Can you now see why estimates of the total number of words in the English language and in a person’s vocabulary are so difficult to make, and why they vary so much one from another? David Crystal, in the Cambridge Encyclopedia of the English Language, suggests that there must be at least a million words in the language. Tom McArthur, in the Oxford Companion to the English Language, comes up with a similar figure. David Crystal further says that if you allow all scientific terms the total could easily reach two million (this doesn’t count the formal names for organisms I spoke about earlier, just technical vocabulary).
Assessing the size of the vocabulary of an individual is at least as problematical. Take Shakespeare: you’d think it would be easy to assess his vocabulary. We have the plays and sonnets and we just have to count the words in them (according to the American Heritage Dictionary, there are 884,647 of them, made up of 29,066 distinct forms, including proper names). But estimates of Shakespeare’s vocabulary vary from about 18,000 to 25,000 in various books, because writers have different views about what constitutes a distinct word.
It’s common to see figures for vocabulary quoted such as 10,000-12,000 words for a 16-year-old, and 20,000-25,000 for a college graduate.
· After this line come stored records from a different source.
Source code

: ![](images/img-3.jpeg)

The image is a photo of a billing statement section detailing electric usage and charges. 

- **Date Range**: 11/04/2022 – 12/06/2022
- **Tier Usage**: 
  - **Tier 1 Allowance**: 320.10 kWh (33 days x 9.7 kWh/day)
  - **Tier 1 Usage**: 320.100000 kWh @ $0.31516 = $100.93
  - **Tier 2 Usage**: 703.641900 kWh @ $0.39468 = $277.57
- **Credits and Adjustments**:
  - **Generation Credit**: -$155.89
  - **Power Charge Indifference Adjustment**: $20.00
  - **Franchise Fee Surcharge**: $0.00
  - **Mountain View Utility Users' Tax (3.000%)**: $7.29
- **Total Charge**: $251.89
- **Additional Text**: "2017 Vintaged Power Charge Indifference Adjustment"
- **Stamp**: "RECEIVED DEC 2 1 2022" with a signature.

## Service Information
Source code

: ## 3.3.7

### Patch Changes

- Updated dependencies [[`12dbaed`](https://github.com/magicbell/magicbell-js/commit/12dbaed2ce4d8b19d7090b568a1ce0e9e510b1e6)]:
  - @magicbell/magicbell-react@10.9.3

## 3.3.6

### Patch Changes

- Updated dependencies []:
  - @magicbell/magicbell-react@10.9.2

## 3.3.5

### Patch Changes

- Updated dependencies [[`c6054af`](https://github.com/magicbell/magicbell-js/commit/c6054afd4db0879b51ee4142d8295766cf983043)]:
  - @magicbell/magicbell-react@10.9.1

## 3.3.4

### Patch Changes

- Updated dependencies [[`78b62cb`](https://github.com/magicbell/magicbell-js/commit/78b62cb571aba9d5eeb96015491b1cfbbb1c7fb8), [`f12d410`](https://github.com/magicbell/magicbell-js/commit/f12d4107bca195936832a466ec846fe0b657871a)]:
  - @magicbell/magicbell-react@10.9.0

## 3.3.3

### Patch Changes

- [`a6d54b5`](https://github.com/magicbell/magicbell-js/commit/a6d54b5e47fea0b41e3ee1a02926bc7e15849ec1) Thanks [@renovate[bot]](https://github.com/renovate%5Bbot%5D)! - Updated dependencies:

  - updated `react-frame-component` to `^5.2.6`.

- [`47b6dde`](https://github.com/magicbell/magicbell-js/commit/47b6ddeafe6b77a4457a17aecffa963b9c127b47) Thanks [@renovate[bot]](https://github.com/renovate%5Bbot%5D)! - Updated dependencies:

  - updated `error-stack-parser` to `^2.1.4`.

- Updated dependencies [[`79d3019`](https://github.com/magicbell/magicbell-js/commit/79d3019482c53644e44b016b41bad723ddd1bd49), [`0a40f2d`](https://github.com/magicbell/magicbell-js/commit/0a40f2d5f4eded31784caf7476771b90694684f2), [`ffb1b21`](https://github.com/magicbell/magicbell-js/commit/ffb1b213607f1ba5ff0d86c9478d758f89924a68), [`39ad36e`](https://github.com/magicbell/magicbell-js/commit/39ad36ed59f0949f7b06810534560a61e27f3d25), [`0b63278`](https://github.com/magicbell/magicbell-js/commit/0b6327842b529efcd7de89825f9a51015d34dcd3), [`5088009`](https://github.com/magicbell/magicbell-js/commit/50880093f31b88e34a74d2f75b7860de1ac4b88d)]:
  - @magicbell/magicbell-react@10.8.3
These seem not to have much research to back them up. Usually they don’t make clear whether active or passive vocabulary is being quoted, and they don’t account for differences in lifestyle, profession and hobby interests between individuals.
David Crystal described a simple research project — using random pages from a dictionary — that suggests these figures are severe underestimates. He concludes that a better average for a college graduate might be 60,000 active words and 75,000 passive ones. But this method of assessing vocabulary counts dictionary headwords only; it would be possible to multiply it several-fold to include different senses, inflected forms, and compounds. Another assessment — of a million-word collection of American texts — identified about 38,000 headwords. Bearing in mind this was all general writing, this doesn’t sound so different from David Crystal’s estimates for graduate vocabularies.